To Grinnell, that’s a critical line that’s been crossed, and one the county can’t continue to ignore.
A dangerous precedent?
For Beatty Township resident Michelle Manick, the ongoing lack of enforcement against Rough-N-It isn’t just frustrating – she believes it’s sending a message to every property owner on Lake Vermilion: Rules no longer apply.
“I started telling my customers, ‘Hey, you want to do something? Do it now,’” she said. “‘(The lack of zoning enforcement) is telling every St. Louis County resident you can do whatever you want, and the county isn’t going to do anything about it.’”
Manick and her family run a lake-based business that installs docks and lifts. With hundreds of clients over the years, she’s watched lake property owners go through the formal channels, only to be denied plans for modest improvements. That makes the campground’s unchecked operation all the more egregious.
“Everybody else has had to go through the proper channels, follow the proper procedure, do the proper paperwork,” she said, “and yet now they’re just letting (Wyrobek) get by with nothing.”
For Manick, the time for county action is far overdue.
“They have got to make a stand on this,” she said, “because this is going to open a whole big can of worms if they don’t do something.

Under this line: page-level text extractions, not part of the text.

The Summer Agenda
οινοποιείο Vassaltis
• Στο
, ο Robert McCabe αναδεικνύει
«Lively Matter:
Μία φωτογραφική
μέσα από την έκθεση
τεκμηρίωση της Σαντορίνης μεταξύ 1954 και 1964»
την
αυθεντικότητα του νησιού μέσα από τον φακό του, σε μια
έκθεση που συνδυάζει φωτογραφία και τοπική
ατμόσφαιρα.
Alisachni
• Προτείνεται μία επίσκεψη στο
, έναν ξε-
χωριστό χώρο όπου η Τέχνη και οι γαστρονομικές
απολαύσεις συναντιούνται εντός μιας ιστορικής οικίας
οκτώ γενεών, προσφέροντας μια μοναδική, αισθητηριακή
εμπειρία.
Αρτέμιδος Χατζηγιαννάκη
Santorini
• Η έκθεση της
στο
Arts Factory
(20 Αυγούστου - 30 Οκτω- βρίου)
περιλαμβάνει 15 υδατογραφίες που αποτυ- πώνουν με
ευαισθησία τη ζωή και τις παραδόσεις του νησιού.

And they need to do it like yesterday.”
Through the courts
Dick Nowlin, one of the state’s preeminent land use attorneys, also has property on the west end of Lake Vermilion, and he believes the county’s handling of the Rough-N-It campground has gone far past frustrating.
“I think it’s a shame that the county won’t enforce its own ordinances,” he said. “Because that’s what it comes down to.”
Nowlin was among the many residents who objected to the original rezoning request, which the Planning Commission rejected on the grounds that it constituted illegal spot zoning. That should have ended the story, he said, but it didn’t.
“This is spot zoning at its worst,” Nowlin said. “The Planning Commission understood that and rejected it. And then she just goes ahead and does it anyway.”
He believes the only way forward now may be through the courts.
“It’s probably going to take a lawsuit against the county for non-enforcement before they’ll do anything,” he said. “There are avenues to bring an action against a governmental entity for failing to perform what its duties are, and that’s what’s going on here.”
But for Nowlin, it’s not just about this one case – it’s about what comes next if the county continues to look the other way.
“If they don’t shut this thing down, it says to everybody else that the ordinances don’t matter,” he said. “And then what’s the point of having them?”